== Segment start ==
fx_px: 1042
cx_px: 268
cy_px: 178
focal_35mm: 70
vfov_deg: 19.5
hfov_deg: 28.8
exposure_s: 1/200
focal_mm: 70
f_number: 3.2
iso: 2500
== Segment end ==
== Segment start ==
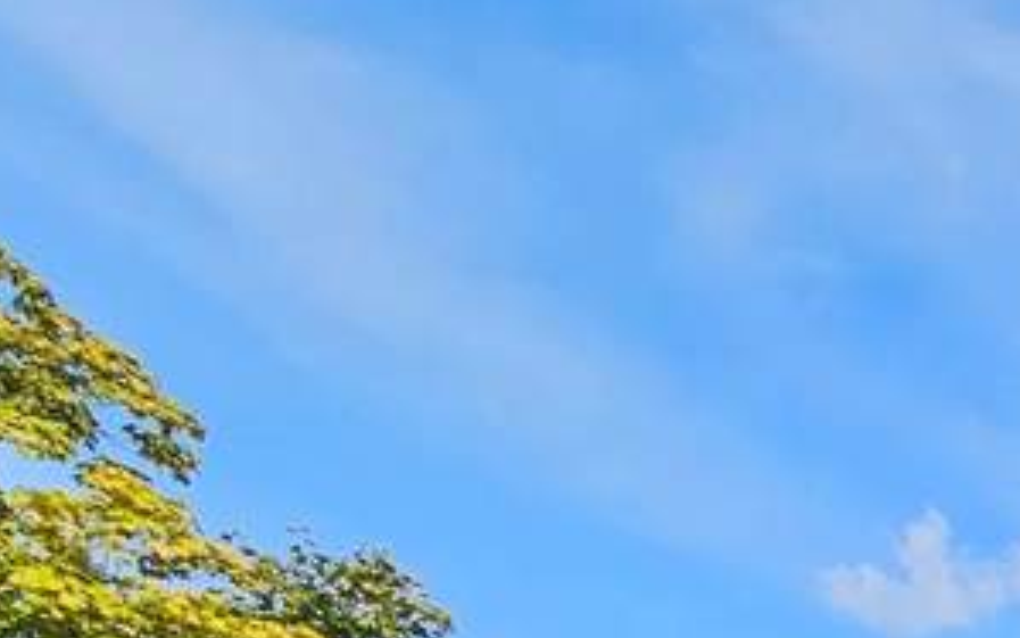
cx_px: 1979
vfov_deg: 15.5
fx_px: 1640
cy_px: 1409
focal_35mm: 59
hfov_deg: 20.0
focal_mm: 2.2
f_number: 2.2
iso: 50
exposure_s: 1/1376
== Segment end ==
== Segment start ==
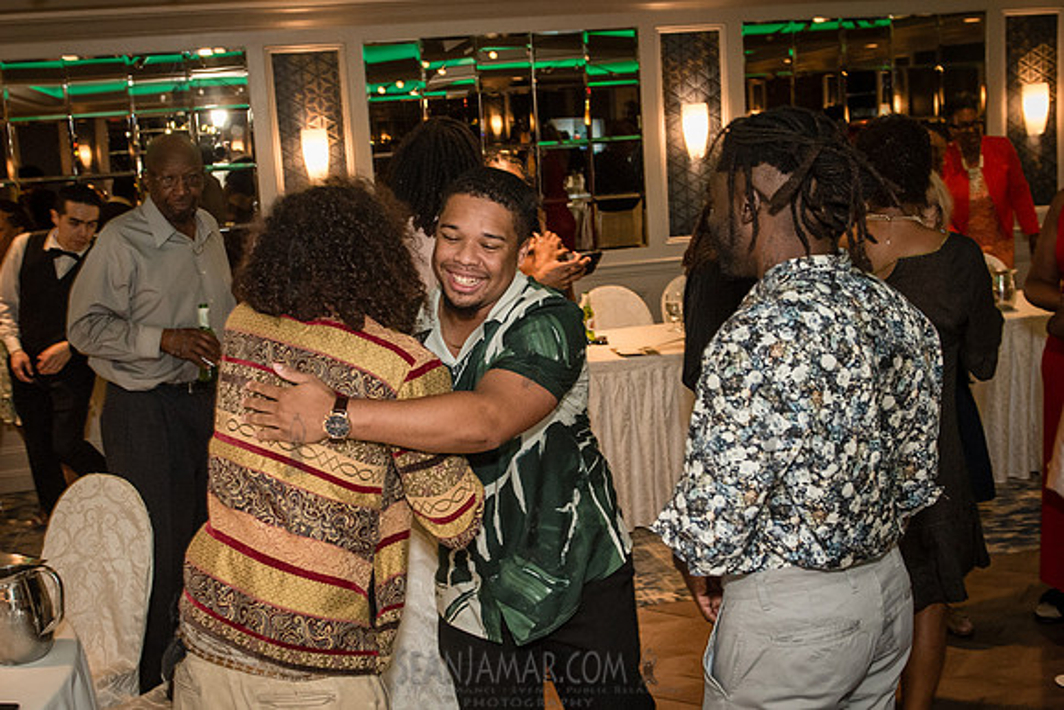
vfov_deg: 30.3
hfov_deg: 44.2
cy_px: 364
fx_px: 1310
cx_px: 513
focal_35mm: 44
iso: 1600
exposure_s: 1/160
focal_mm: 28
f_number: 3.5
== Segment end ==
_What the exercise asks_. In the data above, start at the line that has "hfov_deg: 44.2", stop after the line that has "f_number: 3.5", and print every line in between exactly as it stands.

_Reply to the exercise_.
hfov_deg: 44.2
cy_px: 364
fx_px: 1310
cx_px: 513
focal_35mm: 44
iso: 1600
exposure_s: 1/160
focal_mm: 28
f_number: 3.5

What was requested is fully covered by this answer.